At a time when high levels of profit were being made, investments should have been made in journalism and jobs. Instead, damaging cuts were made so profits would rise even higher. Convergence has only worsened the situation as journalists attempt to produce material for more outlets and platforms with less and less resources. New media provision – digital and online – is too often being produced on a shoestring, and is in reality dependant on the core radio/television/print services consistently under attack. (National Assembly for Wales, 2011)

Studies of Trinity Mirror’s strategy in Wales have made unequivocal recommendations that the group should invest in journalism and newspapers in order to satisfy the basic demands of a healthy democracy. For example, Thomas’s study concluded: “Short-term profit maximisation at the expense of investment in journalism will only weaken the long-term future health of the Welsh press… The evidence clearly suggests that democracy in Wales will inevitably suffer with further cuts to the regional and local press” (J. Thomas, 2006a).

Ten years later, Thomas’s fears are closer to being realised. A recent memo sent by Trinity Mirror in relation to its titles in Birmingham and Coventry acknowledges the view that has been put forward by commentators for more than a decade. Managers responded to a question from staff about how they would manage to give adequate coverage to their patches in view of a recent announcement of 25 redundancies, saying: “The days are long gone when we

41 could afford to be a paper of record and dutifully report everything that happened on our patch”

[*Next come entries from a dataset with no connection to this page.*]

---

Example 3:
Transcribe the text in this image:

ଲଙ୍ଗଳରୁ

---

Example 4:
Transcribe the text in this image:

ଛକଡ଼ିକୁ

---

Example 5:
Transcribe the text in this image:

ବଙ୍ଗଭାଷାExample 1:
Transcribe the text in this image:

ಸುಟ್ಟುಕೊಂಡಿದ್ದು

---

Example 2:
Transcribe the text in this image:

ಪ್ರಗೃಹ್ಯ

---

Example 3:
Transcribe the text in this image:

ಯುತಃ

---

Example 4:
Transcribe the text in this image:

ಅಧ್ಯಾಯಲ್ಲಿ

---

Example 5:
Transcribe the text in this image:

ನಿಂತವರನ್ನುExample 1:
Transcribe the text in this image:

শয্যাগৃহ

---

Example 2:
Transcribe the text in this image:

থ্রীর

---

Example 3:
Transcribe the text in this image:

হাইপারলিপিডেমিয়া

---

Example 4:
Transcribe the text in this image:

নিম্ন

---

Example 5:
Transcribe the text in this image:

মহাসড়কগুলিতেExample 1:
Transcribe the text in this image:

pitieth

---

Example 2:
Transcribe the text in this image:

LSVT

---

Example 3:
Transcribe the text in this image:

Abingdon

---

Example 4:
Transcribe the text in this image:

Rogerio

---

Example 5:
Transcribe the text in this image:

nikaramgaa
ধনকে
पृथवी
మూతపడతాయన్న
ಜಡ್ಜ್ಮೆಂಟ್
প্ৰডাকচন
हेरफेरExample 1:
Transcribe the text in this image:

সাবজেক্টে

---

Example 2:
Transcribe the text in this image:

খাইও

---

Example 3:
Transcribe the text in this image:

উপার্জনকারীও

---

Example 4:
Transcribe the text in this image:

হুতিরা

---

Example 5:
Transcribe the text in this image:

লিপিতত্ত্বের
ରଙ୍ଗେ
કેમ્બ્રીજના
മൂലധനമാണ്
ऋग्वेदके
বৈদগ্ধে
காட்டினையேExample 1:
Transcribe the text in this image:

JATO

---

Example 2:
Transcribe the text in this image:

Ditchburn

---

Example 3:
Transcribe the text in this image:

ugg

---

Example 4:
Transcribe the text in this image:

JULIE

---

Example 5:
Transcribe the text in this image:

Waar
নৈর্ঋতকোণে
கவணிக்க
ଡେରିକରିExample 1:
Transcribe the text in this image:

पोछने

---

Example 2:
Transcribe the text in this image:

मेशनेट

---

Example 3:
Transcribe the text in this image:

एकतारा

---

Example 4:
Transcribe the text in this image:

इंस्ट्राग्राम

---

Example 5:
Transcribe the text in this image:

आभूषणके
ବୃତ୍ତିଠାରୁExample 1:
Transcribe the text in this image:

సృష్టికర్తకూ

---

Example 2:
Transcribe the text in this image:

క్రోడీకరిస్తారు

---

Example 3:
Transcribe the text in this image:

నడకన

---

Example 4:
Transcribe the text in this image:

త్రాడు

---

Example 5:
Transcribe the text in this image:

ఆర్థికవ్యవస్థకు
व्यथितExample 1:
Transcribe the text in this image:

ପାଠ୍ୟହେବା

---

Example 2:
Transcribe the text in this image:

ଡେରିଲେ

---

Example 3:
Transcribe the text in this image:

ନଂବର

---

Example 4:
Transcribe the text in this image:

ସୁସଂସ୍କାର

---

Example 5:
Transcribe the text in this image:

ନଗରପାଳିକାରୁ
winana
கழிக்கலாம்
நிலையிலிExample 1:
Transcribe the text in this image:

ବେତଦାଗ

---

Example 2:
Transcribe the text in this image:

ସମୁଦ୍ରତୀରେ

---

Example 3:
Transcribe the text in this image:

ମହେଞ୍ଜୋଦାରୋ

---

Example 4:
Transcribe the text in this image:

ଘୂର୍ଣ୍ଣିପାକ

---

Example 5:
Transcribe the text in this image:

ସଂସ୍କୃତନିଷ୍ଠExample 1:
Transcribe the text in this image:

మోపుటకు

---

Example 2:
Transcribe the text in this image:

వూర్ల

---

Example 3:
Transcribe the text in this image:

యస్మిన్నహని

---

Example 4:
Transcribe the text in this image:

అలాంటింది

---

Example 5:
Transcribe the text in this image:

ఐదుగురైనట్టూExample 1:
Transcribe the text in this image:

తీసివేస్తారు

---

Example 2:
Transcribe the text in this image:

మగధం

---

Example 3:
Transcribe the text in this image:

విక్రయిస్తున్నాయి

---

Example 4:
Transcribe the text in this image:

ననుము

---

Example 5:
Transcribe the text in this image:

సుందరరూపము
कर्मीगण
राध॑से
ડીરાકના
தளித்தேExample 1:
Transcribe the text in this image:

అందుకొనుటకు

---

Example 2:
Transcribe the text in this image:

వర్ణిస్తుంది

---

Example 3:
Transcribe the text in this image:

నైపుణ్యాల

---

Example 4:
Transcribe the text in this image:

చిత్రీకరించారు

(Greenslade, 2015). Greenslade called this “one Trinity Mirror sentence that spells the death knell of journalism” (ibid.), concluding that the introduction of targets at the same newspapers is equivalent to a “time-and-motion-study approach” to journalism which encourages “safety-first story-getting, meaning PR pap”, and this undermines the “public benefit” provided by newspapers (ibid.).

As the case of this newspaper reveals, cutbacks have impaired the ability of many newsrooms to carry out good public service journalism. However, in some places the profits-first approach I have detailed so far has also had another side effect: the closure of unprofitable, or less profitable, titles.